***** Supplied information

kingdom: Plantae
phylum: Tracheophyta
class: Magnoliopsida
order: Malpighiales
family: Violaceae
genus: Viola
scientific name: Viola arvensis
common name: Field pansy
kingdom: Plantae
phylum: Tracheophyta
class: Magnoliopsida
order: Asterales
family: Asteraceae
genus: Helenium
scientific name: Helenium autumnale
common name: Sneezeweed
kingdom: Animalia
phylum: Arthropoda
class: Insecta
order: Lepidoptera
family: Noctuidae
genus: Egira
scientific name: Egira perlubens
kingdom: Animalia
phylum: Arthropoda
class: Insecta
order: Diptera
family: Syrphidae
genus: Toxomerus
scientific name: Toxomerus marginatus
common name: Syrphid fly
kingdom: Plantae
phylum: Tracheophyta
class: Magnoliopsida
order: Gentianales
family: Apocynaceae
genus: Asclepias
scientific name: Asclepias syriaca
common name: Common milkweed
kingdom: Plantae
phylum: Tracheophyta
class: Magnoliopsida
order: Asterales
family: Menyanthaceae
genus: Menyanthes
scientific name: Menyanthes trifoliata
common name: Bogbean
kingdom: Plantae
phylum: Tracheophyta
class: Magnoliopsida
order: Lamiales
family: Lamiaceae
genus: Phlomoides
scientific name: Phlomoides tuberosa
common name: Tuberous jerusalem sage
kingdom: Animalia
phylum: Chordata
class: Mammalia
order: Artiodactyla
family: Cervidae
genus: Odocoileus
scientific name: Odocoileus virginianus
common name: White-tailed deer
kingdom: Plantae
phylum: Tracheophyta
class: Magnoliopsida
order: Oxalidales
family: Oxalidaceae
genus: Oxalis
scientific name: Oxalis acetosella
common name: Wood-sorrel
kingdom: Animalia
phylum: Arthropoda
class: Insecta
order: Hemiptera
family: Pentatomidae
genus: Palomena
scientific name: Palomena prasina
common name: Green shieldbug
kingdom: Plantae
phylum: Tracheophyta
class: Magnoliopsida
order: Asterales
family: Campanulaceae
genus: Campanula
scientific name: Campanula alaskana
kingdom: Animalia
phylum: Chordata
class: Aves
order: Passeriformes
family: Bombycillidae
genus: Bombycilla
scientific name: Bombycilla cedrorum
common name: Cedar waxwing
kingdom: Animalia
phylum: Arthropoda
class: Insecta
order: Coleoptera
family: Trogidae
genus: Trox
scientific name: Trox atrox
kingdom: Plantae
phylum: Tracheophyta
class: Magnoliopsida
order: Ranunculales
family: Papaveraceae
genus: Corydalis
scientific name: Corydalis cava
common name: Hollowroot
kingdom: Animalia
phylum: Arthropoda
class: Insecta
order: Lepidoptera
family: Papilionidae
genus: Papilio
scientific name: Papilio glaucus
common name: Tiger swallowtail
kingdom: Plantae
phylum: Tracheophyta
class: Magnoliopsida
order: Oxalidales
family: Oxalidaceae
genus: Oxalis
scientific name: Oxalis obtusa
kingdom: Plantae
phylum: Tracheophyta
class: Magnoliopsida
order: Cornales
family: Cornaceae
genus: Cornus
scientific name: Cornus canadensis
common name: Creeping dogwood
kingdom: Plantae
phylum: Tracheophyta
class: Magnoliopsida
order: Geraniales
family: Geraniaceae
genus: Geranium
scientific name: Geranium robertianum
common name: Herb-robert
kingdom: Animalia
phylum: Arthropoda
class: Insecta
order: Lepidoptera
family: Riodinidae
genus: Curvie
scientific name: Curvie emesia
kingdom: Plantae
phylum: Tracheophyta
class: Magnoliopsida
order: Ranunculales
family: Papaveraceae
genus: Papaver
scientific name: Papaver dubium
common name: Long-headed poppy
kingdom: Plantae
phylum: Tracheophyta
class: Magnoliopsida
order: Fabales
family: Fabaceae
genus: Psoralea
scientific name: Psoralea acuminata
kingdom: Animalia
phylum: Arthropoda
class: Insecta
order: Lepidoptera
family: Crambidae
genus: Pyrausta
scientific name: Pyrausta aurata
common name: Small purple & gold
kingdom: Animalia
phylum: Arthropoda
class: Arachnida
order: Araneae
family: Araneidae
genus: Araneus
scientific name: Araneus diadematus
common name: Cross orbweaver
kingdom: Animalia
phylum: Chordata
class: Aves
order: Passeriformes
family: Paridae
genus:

**********

Exercise prompt - Return every line of the items above word for word, without changing anything.

Written response -
kingdom: Plantae
phylum: Tracheophyta
class: Magnoliopsida
order: Malpighiales
family: Violaceae
genus: Viola
scientific name: Viola arvensis
common name: Field pansy
kingdom: Plantae
phylum: Tracheophyta
class: Magnoliopsida
order: Asterales
family: Asteraceae
genus: Helenium
scientific name: Helenium autumnale
common name: Sneezeweed
kingdom: Animalia
phylum: Arthropoda
class: Insecta
order: Lepidoptera
family: Noctuidae
genus: Egira
scientific name: Egira perlubens
kingdom: Animalia
phylum: Arthropoda
class: Insecta
order: Diptera
family: Syrphidae
genus: Toxomerus
scientific name: Toxomerus marginatus
common name: Syrphid fly
kingdom: Plantae
phylum: Tracheophyta
class: Magnoliopsida
order: Gentianales
family: Apocynaceae
genus: Asclepias
scientific name: Asclepias syriaca
common name: Common milkweed
kingdom: Plantae
phylum: Tracheophyta
class: Magnoliopsida
order: Asterales
family: Menyanthaceae
genus: Menyanthes
scientific name: Menyanthes trifoliata
common name: Bogbean
kingdom: Plantae
phylum: Tracheophyta
class: Magnoliopsida
order: Lamiales
family: Lamiaceae
genus: Phlomoides
scientific name: Phlomoides tuberosa
common name: Tuberous jerusalem sage
kingdom: Animalia
phylum: Chordata
class: Mammalia
order: Artiodactyla
family: Cervidae
genus: Odocoileus
scientific name: Odocoileus virginianus
common name: White-tailed deer
kingdom: Plantae
phylum: Tracheophyta
class: Magnoliopsida
order: Oxalidales
family: Oxalidaceae
genus: Oxalis
scientific name: Oxalis acetosella
common name: Wood-sorrel
kingdom: Animalia
phylum: Arthropoda
class: Insecta
order: Hemiptera
family: Pentatomidae
genus: Palomena
scientific name: Palomena prasina
common name: Green shieldbug
kingdom: Plantae
phylum: Tracheophyta
class: Magnoliopsida
order: Asterales
family: Campanulaceae
genus: Campanula
scientific name: Campanula alaskana
kingdom: Animalia
phylum: Chordata
class: Aves
order: Passeriformes
family: Bombycillidae
genus: Bombycilla
scientific name: Bombycilla cedrorum
common name: Cedar waxwing
kingdom: Animalia
phylum: Arthropoda
class: Insecta
order: Coleoptera
family: Trogidae
genus: Trox
scientific name: Trox atrox
kingdom: Plantae
phylum: Tracheophyta
class: Magnoliopsida
order: Ranunculales
family: Papaveraceae
genus: Corydalis
scientific name: Corydalis cava
common name: Hollowroot
kingdom: Animalia
phylum: Arthropoda
class: Insecta
order: Lepidoptera
family: Papilionidae
genus: Papilio
scientific name: Papilio glaucus
common name: Tiger swallowtail
kingdom: Plantae
phylum: Tracheophyta
class: Magnoliopsida
order: Oxalidales
family: Oxalidaceae
genus: Oxalis
scientific name: Oxalis obtusa
kingdom: Plantae
phylum: Tracheophyta
class: Magnoliopsida
order: Cornales
family: Cornaceae
genus: Cornus
scientific name: Cornus canadensis
common name: Creeping dogwood
kingdom: Plantae
phylum: Tracheophyta
class: Magnoliopsida
order: Geraniales
family: Geraniaceae
genus: Geranium
scientific name: Geranium robertianum
common name: Herb-robert
kingdom: Animalia
phylum: Arthropoda
class: Insecta
order: Lepidoptera
family: Riodinidae
genus: Curvie
scientific name: Curvie emesia
kingdom: Plantae
phylum: Tracheophyta
class: Magnoliopsida
order: Ranunculales
family: Papaveraceae
genus: Papaver
scientific name: Papaver dubium
common name: Long-headed poppy
kingdom: Plantae
phylum: Tracheophyta
class: Magnoliopsida
order: Fabales
family: Fabaceae
genus: Psoralea
scientific name: Psoralea acuminata
kingdom: Animalia
phylum: Arthropoda
class: Insecta
order: Lepidoptera
family: Crambidae
genus: Pyrausta
scientific name: Pyrausta aurata
common name: Small purple & gold
kingdom: Animalia
phylum: Arthropoda
class: Arachnida
order: Araneae
family: Araneidae
genus: Araneus
scientific name: Araneus diadematus
common name: Cross orbweaver
kingdom: Animalia
phylum: Chordata
class: Aves
order: Passeriformes
family: Paridae
genus:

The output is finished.